Ruby (gem): Clean API, handles auth headers automatically. Better than the community alternatives.

Python (PyPI): Official library that finally replaces the janky community versions. Works with Python 3.8+.

For other languages, community SDKs exist but they're hit-or-miss quality-wise.

Milliunits Will Break Your Brain

Every dollar amount is multiplied by 1000. $50.00 = 50000 milliunits. $0.01 = 10 milliunits.

This confused the absolute hell out of me when I first started. I kept thinking my transactions were showing amounts 1000x too large. The API docs explain why - it's because JavaScript math with decimals is garbage and YNAB didn't want transaction amounts to randomly drift by a penny due to floating point errors.

// Wrong
const amount = 50.00;

// Right  
const amount = 50000; // $50.00 in milliunits

Real-World Gotchas I've Hit

Error 429 during development: The 200/hour limit hits fast when you're debugging. Cache your responses or you'll be sitting there waiting.

Subscription lapses: If someone's YNAB subscription expires, you get 403s immediately. Handle this gracefully or users will think your app is broken.

Date format strictness: Use ISO format (YYYY-MM-DD) or transactions fail silently. date-fns handles this better than Moment.js (which is deprecated now). Learned this the hard way when half my imports randomly failed.

Category deletion: You can't delete categories through the API. Had to tell users to do it manually in YNAB, then sync. Fucking annoying.

Production nightmare I had: Deployed to production and realized all transaction amounts were showing 1000x too large because I forgot to convert from milliunits. Took down the app for 2 hours while I fixed it at 3am. Always test your milliunit conversions.

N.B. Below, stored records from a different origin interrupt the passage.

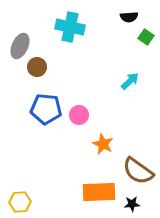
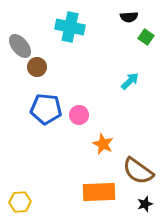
gray ellipse: rotated 65 degrees counterclockwise
black star: moved 13 px right; rotated 14 degrees counterclockwise
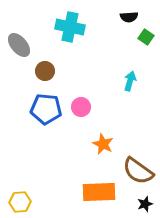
gray ellipse: moved 1 px left, 1 px up
brown circle: moved 8 px right, 4 px down
cyan arrow: rotated 30 degrees counterclockwise
pink circle: moved 2 px right, 8 px up
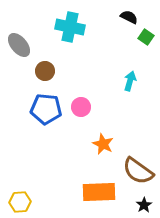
black semicircle: rotated 150 degrees counterclockwise
black star: moved 1 px left, 1 px down; rotated 14 degrees counterclockwise
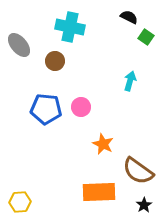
brown circle: moved 10 px right, 10 px up
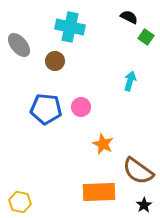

Community Tools Worth Using

The Works with YNAB showcase has 30+ apps, but most are abandoned projects or demos. These actually work:

• Sync for YNAB: European bank import. Saves you from scraping bank websites.
• Bank2YNAB: CSV conversion tool for US banks. Open source.
• Toolkit for YNAB: Browser extension that adds features YNAB should have built.

Debug Like a Pro

Turn on request logging in whatever HTTP client you're using. YNAB's error messages are actually helpful:

{
  "error": {
    "id": "400.1", 
    "name": "invalid_request",
    "description": "Budget not found"
  }
}

Way better than generic 400s. The status page shows if the API is having issues.

Pro tip: Use the browser dev tools on api.ynab.com/v1 to test calls interactively. Built-in Swagger UI that actually works.